In accounting, a current asset is any asset which can reasonably be expected to be sold, consumed, or exhausted through the normal operations of a business within the current fiscal year or operating cycle or financial year (whichever period is longer). Typical current assets include cash, cash equivalents, short-term investments which in the ordinary activity are mainly related to non-strategic companies in the process of being sold (usually as a result of private negotiations), accounts receivable, stock inventory, supplies, and the portion of prepaid liabilities (sometimes referred to as prepaid expenses) which will be paid within a year. In simple words, assets which are held for a short period are known as current assets. Such assets are expected to be realised in cash or consumed during the normal operating cycle of the business.
On a balance sheet, assets will typically be classified into current assets and long-term assets. 

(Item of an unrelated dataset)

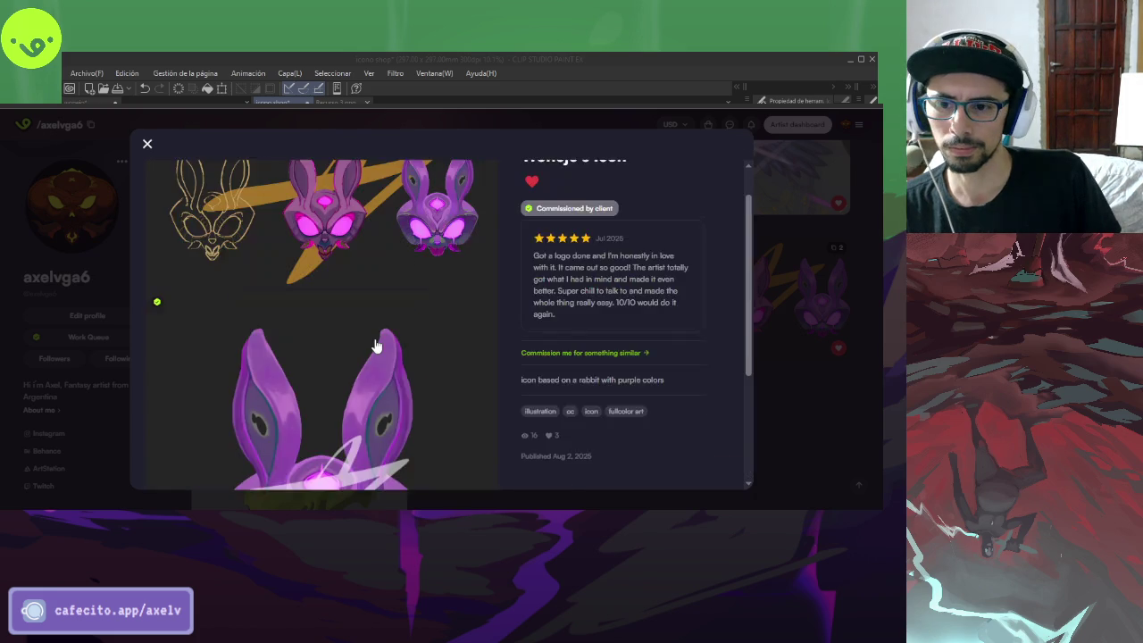
scroll(376, 346, "down", 3)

The current ratio is calculated by dividing total current assets by total current liabilities. It is frequently used as an indicator of a company's liquidity, which is its ability to meet short-term obligations. The difference between current assets and current liability is referred to as trade working capital.

The quick ratio, or acid-test, measures the ability of a company to use its near cash or quick assets to extinguish or retire its current liabilities immediately. Quick assets are those that can be quickly turned into cash if necessary. It would not be used for substantial period of time such as, normally, twelve months.